(Source data)
· · · ·

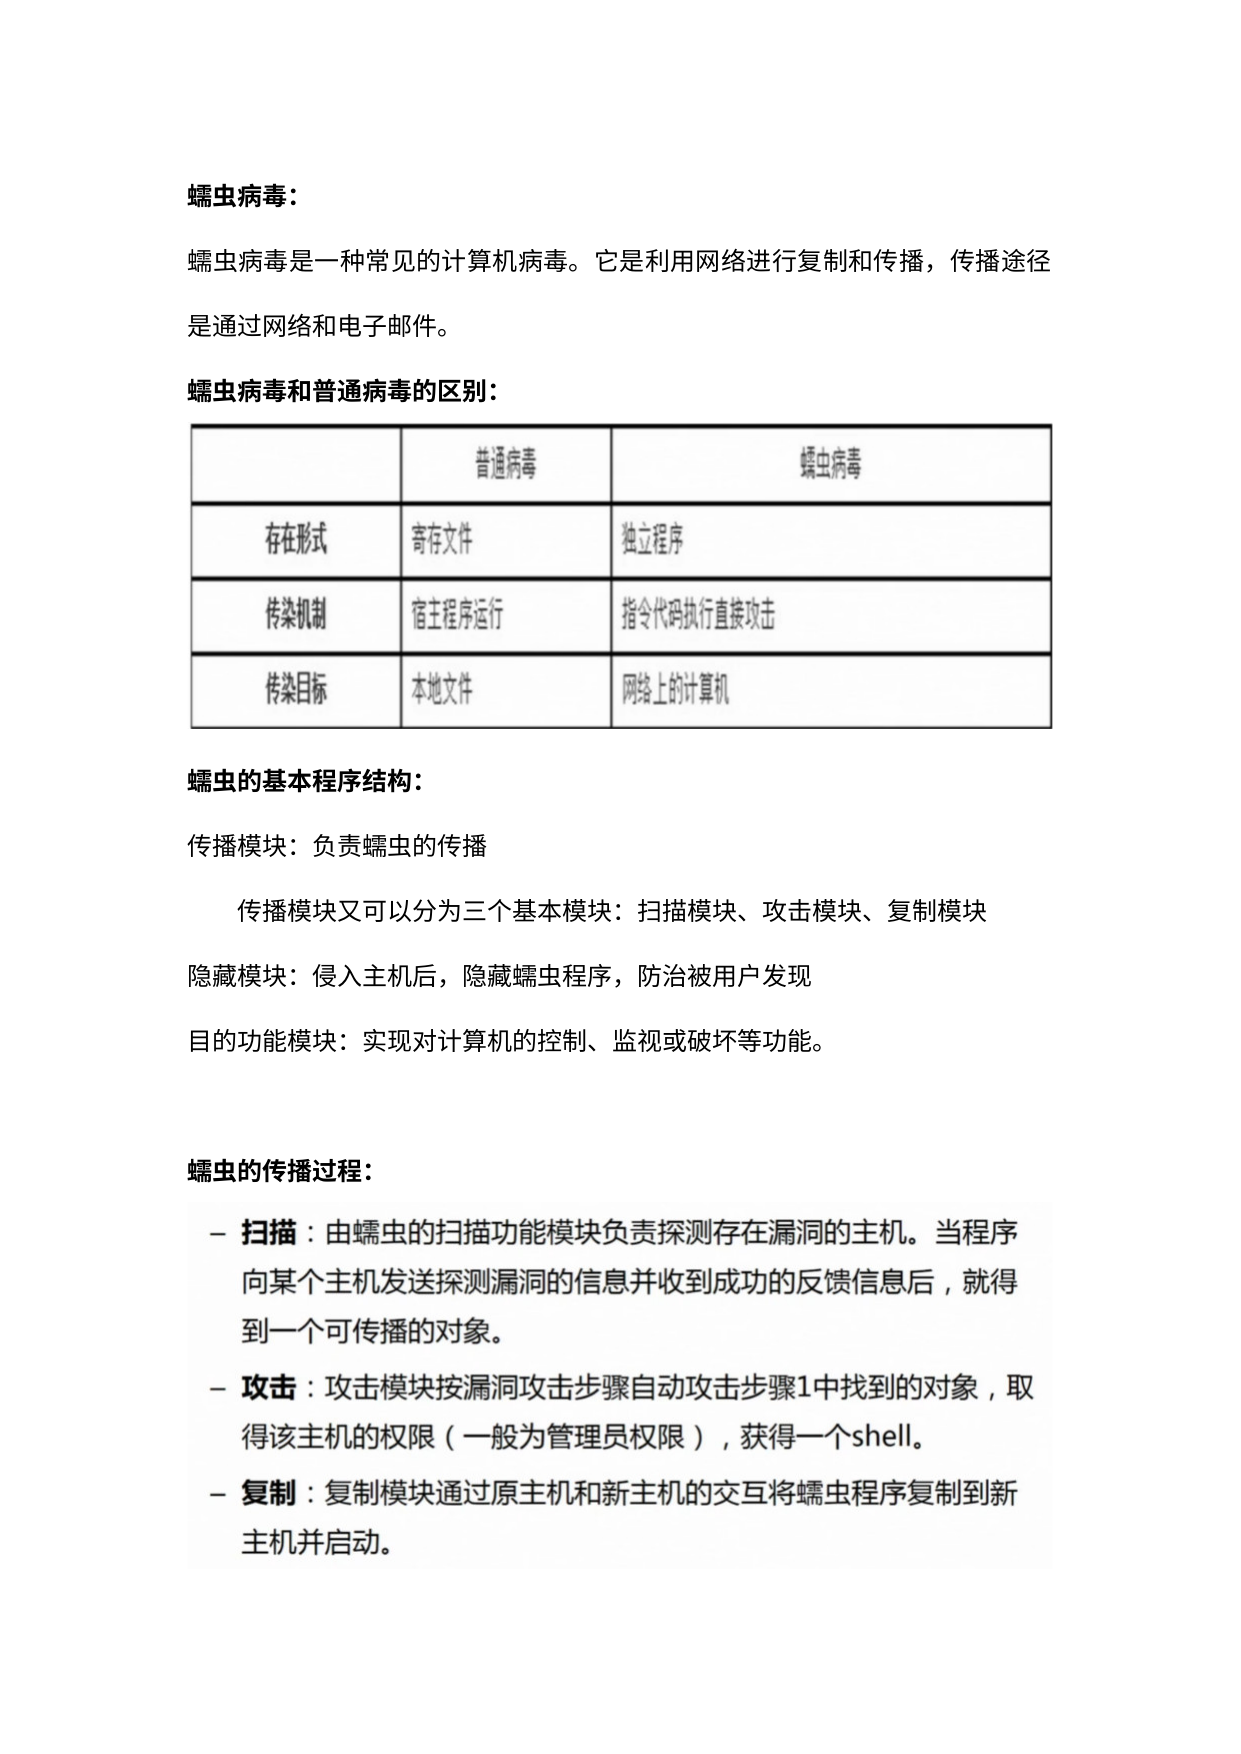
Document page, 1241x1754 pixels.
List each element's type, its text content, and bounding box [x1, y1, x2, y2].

text 传播模块：负责蠕虫的传播 [187, 812, 1053, 877]
text 蠕虫的传播过程： [187, 1137, 1053, 1202]
picture [187, 422, 1053, 729]
picture [187, 1202, 1053, 1569]
text 隐藏模块：侵入主机后，隐藏蠕虫程序，防治被用户发现 [187, 942, 1053, 1007]
text 蠕虫病毒是一种常见的计算机病毒。它是利用网络进行复制和传播，传播途径是通过网络和电子邮件。 [187, 227, 1053, 357]
text 蠕虫的基本程序结构： [187, 747, 1053, 812]
text 目的功能模块：实现对计算机的控制、监视或破坏等功能。 [187, 1007, 1053, 1072]
text 蠕虫病毒和普通病毒的区别： [187, 357, 1053, 422]
text 传播模块又可以分为三个基本模块：扫描模块、攻击模块、复制模块 [187, 877, 1053, 942]
text 蠕虫病毒： [187, 162, 1053, 227]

· · · ·

Task goal → Could you output the lines above, exactly as written, from the one containing "List each element's" through the last, with both ends included and no others?

Exercise output →
List each element's type, its text content, and bounding box [x1, y1, x2, y2].

text 传播模块：负责蠕虫的传播 [187, 812, 1053, 877]
text 蠕虫的传播过程： [187, 1137, 1053, 1202]
picture [187, 422, 1053, 729]
picture [187, 1202, 1053, 1569]
text 隐藏模块：侵入主机后，隐藏蠕虫程序，防治被用户发现 [187, 942, 1053, 1007]
text 蠕虫病毒是一种常见的计算机病毒。它是利用网络进行复制和传播，传播途径是通过网络和电子邮件。 [187, 227, 1053, 357]
text 蠕虫的基本程序结构： [187, 747, 1053, 812]
text 目的功能模块：实现对计算机的控制、监视或破坏等功能。 [187, 1007, 1053, 1072]
text 蠕虫病毒和普通病毒的区别： [187, 357, 1053, 422]
text 传播模块又可以分为三个基本模块：扫描模块、攻击模块、复制模块 [187, 877, 1053, 942]
text 蠕虫病毒： [187, 162, 1053, 227]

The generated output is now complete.